What is expected: Take the entries that follow and return exactly the lines from the one holding "ring mcp: (513, 744)" through the one holding "index tip: (1053, 970)", both included. Nothing else is needed.
Source records section start
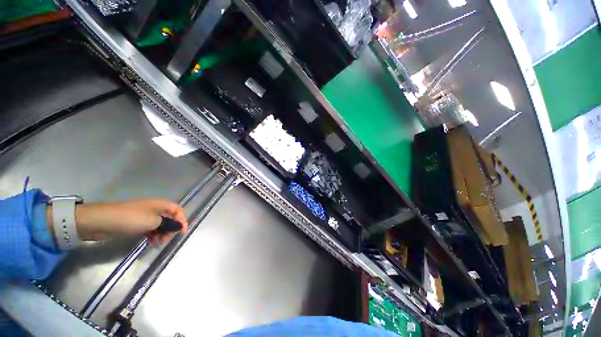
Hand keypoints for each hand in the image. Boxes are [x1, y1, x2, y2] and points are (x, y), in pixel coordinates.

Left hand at [47, 199, 187, 244]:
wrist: (100, 222)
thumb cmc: (129, 219)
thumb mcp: (152, 222)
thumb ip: (168, 224)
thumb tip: (179, 226)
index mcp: (160, 204)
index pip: (178, 210)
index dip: (182, 220)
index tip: (181, 233)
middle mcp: (154, 209)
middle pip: (169, 218)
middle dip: (170, 229)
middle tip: (164, 240)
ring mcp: (144, 216)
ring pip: (160, 225)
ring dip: (161, 234)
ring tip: (155, 244)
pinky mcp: (136, 223)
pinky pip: (150, 229)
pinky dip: (152, 235)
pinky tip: (149, 242)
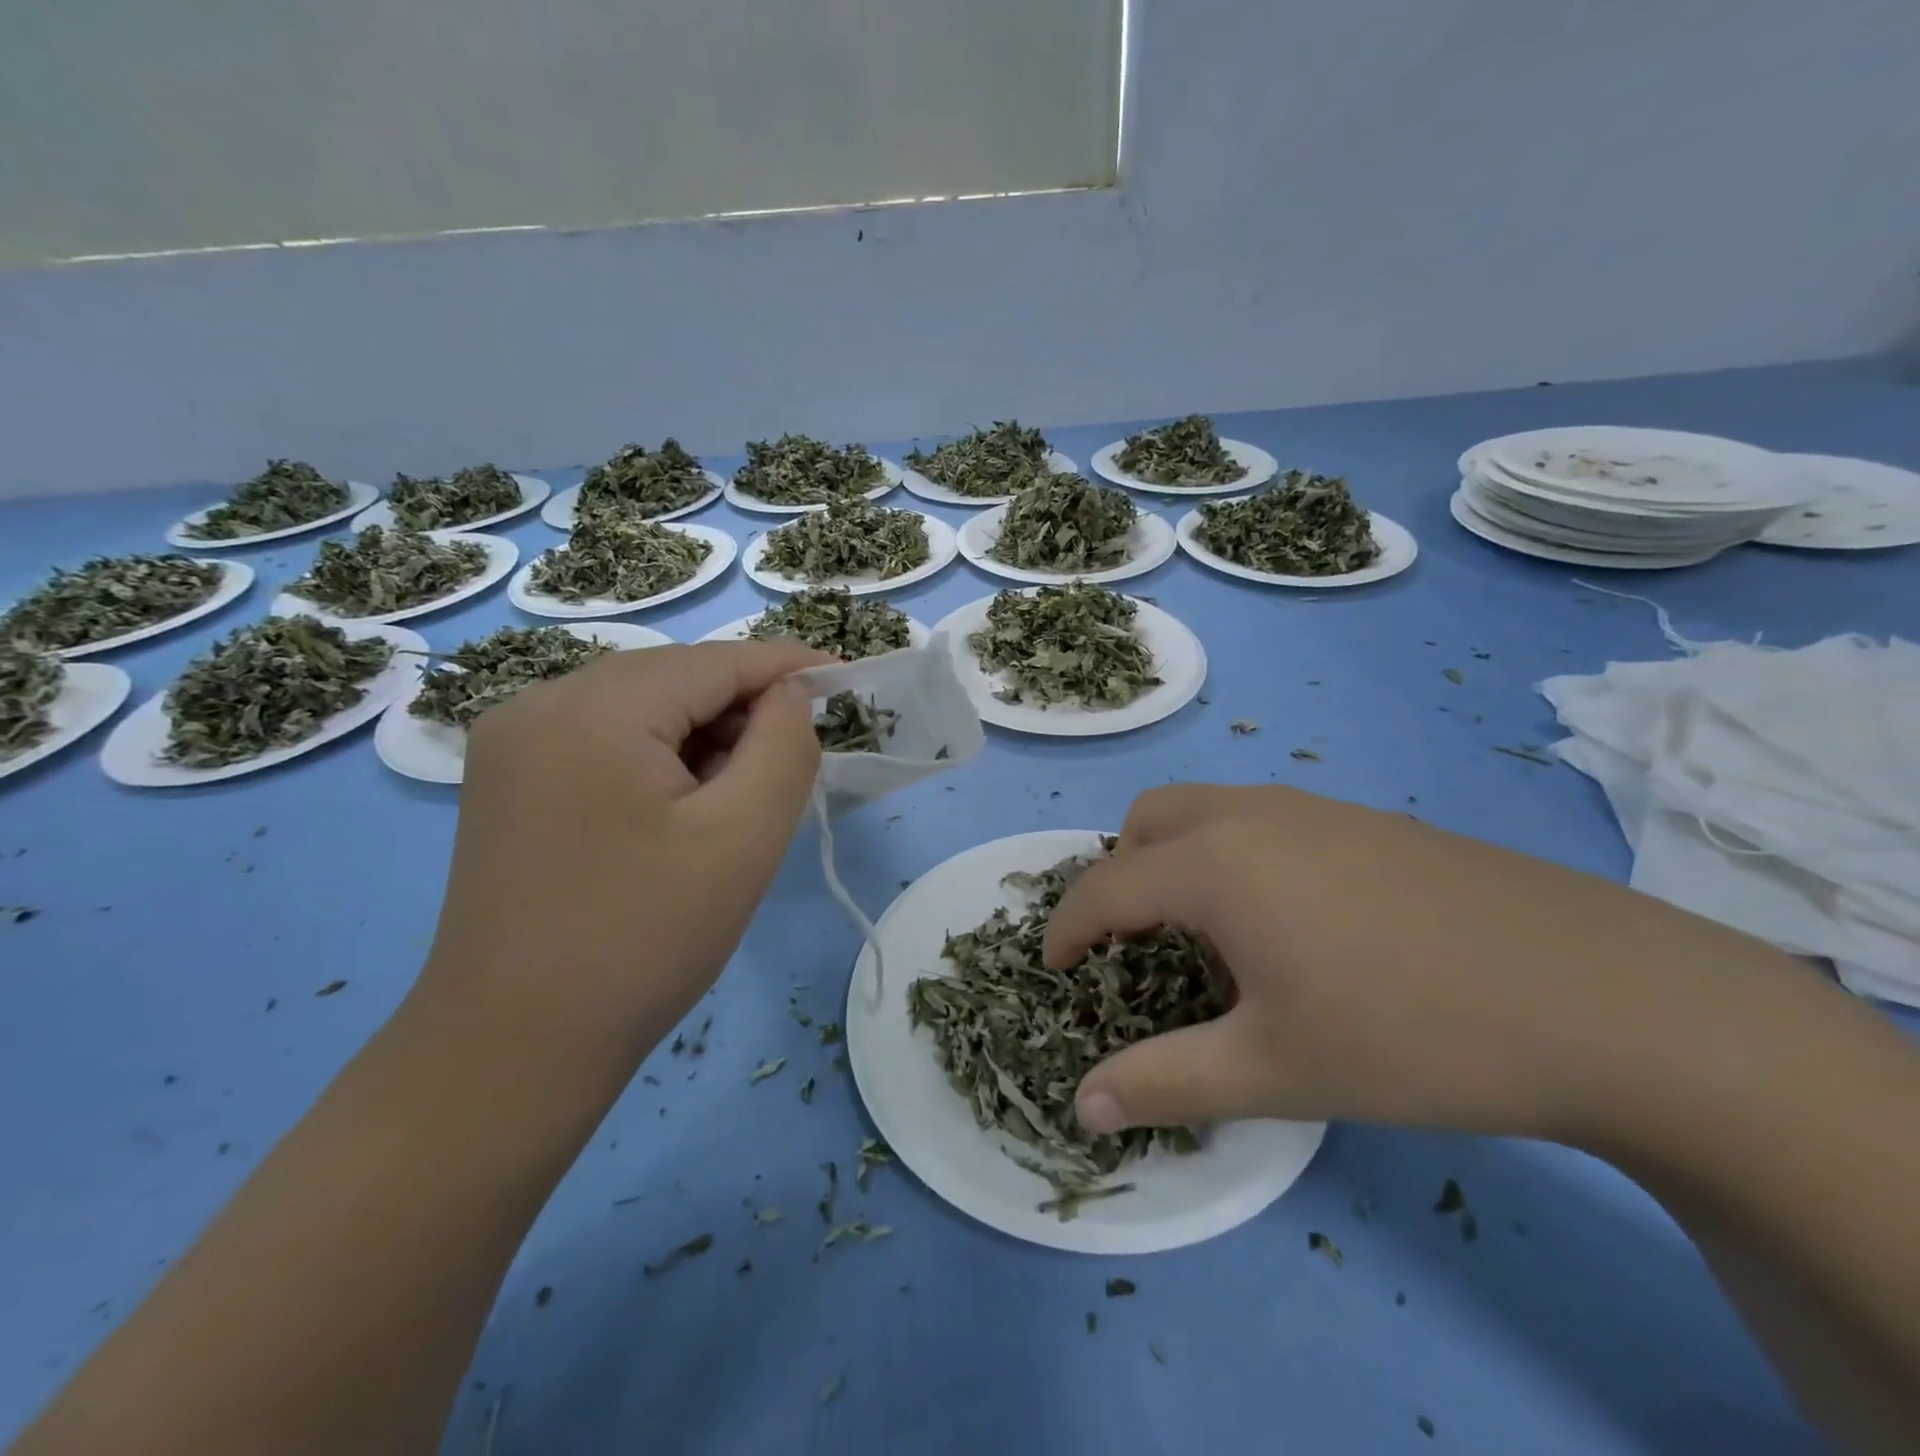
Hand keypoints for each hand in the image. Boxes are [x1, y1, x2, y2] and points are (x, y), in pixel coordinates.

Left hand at [415, 640, 829, 1060]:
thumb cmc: (645, 940)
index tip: (845, 679)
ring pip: (640, 709)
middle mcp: (539, 704)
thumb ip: (784, 746)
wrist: (514, 1050)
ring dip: (702, 736)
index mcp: (592, 710)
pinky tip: (682, 809)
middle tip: (792, 762)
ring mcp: (513, 744)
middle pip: (673, 679)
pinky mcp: (507, 782)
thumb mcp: (743, 837)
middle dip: (743, 709)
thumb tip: (790, 694)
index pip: (714, 662)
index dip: (787, 666)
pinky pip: (605, 740)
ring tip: (738, 797)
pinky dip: (660, 757)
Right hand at [1045, 784, 1802, 1146]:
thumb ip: (1164, 1083)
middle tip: (1134, 944)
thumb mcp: (1274, 1070)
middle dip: (1119, 875)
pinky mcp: (1368, 821)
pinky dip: (1235, 855)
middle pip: (1147, 820)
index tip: (1053, 970)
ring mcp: (1315, 808)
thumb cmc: (1411, 1033)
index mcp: (1214, 863)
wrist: (1603, 998)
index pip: (1105, 886)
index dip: (1066, 929)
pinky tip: (1291, 924)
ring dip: (1177, 859)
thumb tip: (1082, 1108)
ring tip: (1208, 935)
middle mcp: (1252, 815)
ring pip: (1207, 810)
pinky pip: (1263, 820)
Source records section end
Final answer:
ring mcp: (513, 744)
middle pip: (673, 679)
pinky mcp: (507, 782)
thumb mcp: (743, 837)
middle dip: (743, 709)
thumb tip: (790, 694)
index pip: (714, 662)
index dip: (787, 666)
pinky pip: (605, 740)
ring tip: (738, 797)
pinky dip: (660, 757)
Right hand at [1045, 784, 1802, 1146]:
thumb ip: (1164, 1083)
middle tip: (1134, 944)
thumb mcp: (1274, 1070)
middle dip: (1119, 875)
pinky mcp: (1368, 821)
pinky dip: (1235, 855)
middle pip: (1147, 820)
index tip: (1053, 970)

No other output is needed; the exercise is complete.